» Data listing:
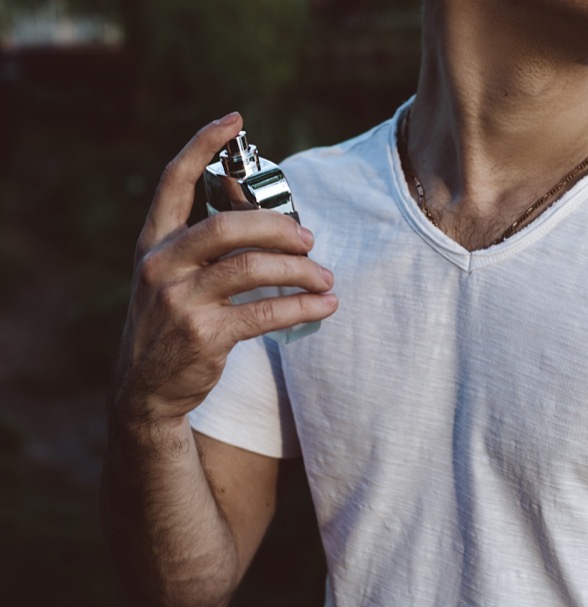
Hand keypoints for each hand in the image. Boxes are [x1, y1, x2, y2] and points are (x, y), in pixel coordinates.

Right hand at [112, 112, 337, 425]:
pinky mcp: (204, 335)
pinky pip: (265, 312)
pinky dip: (302, 307)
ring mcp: (179, 301)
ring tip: (325, 279)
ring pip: (251, 268)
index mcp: (153, 244)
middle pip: (226, 226)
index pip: (173, 182)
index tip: (234, 120)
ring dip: (299, 271)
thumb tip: (264, 212)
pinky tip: (326, 306)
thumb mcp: (174, 278)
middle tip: (309, 241)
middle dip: (277, 227)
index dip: (202, 146)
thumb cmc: (173, 324)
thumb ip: (208, 245)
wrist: (146, 390)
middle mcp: (160, 266)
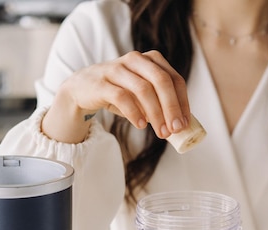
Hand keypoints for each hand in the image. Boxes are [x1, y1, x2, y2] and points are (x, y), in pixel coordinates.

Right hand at [43, 50, 190, 142]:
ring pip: (143, 89)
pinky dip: (135, 113)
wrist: (82, 89)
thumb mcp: (142, 96)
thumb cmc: (119, 93)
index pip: (174, 79)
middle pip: (161, 81)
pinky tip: (141, 125)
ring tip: (161, 133)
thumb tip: (180, 126)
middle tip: (176, 129)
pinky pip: (122, 97)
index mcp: (151, 60)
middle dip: (172, 107)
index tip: (185, 124)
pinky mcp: (101, 82)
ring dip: (156, 114)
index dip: (182, 102)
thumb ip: (160, 105)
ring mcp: (117, 68)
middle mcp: (135, 59)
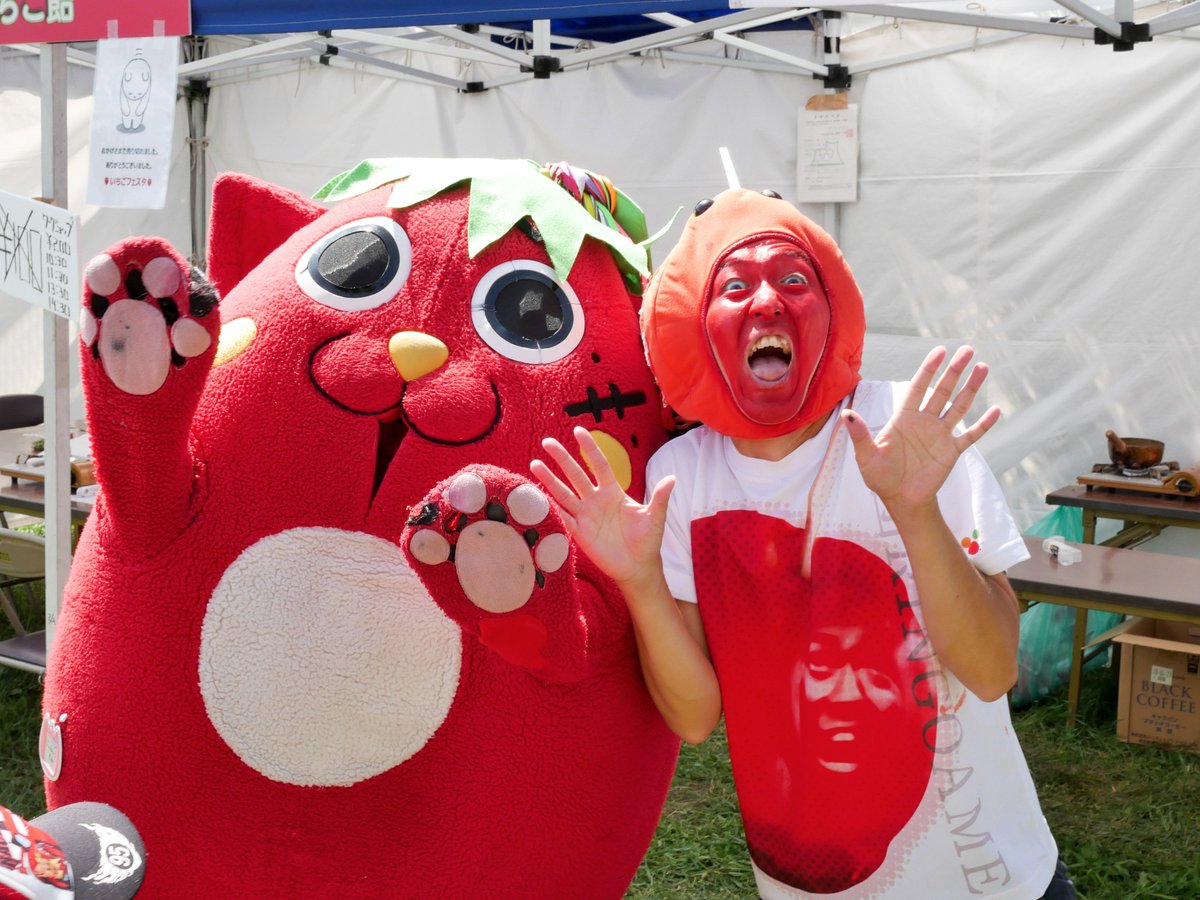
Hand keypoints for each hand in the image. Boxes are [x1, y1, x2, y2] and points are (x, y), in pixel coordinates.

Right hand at [531, 427, 674, 589]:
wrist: (638, 566)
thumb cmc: (648, 540)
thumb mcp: (654, 517)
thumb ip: (659, 498)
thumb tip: (672, 478)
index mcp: (613, 492)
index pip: (598, 464)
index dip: (589, 448)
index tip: (578, 431)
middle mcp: (596, 500)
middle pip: (575, 474)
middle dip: (562, 458)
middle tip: (547, 442)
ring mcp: (585, 516)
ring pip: (564, 493)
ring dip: (549, 480)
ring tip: (534, 464)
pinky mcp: (579, 533)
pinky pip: (563, 518)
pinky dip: (551, 508)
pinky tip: (537, 497)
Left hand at [842, 346, 999, 511]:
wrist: (900, 499)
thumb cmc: (880, 476)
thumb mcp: (866, 455)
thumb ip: (859, 435)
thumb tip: (846, 414)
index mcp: (904, 418)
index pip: (917, 387)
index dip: (928, 369)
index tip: (940, 350)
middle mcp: (924, 422)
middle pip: (942, 391)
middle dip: (954, 371)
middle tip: (968, 350)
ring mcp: (940, 435)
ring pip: (959, 406)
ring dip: (971, 388)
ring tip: (983, 367)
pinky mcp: (951, 451)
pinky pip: (970, 435)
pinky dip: (983, 424)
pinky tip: (996, 410)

» Task description: Nothing should appear in the output except the lines from the one with "index pip: (917, 387)" through the end of the records above, copied exactly.

» Answer to this exercise:
index pip: (917, 387)
index dip: (928, 369)
index tip: (940, 350)
middle mcp: (924, 422)
middle pip: (942, 391)
middle dip: (954, 371)
middle tip: (968, 350)
ring mcp: (940, 435)
ring pip: (959, 406)
ring dip: (971, 388)
ring tip: (983, 367)
pinky mcp: (951, 451)
pinky pip: (970, 435)
pinky dip: (983, 424)
pinky tip: (996, 410)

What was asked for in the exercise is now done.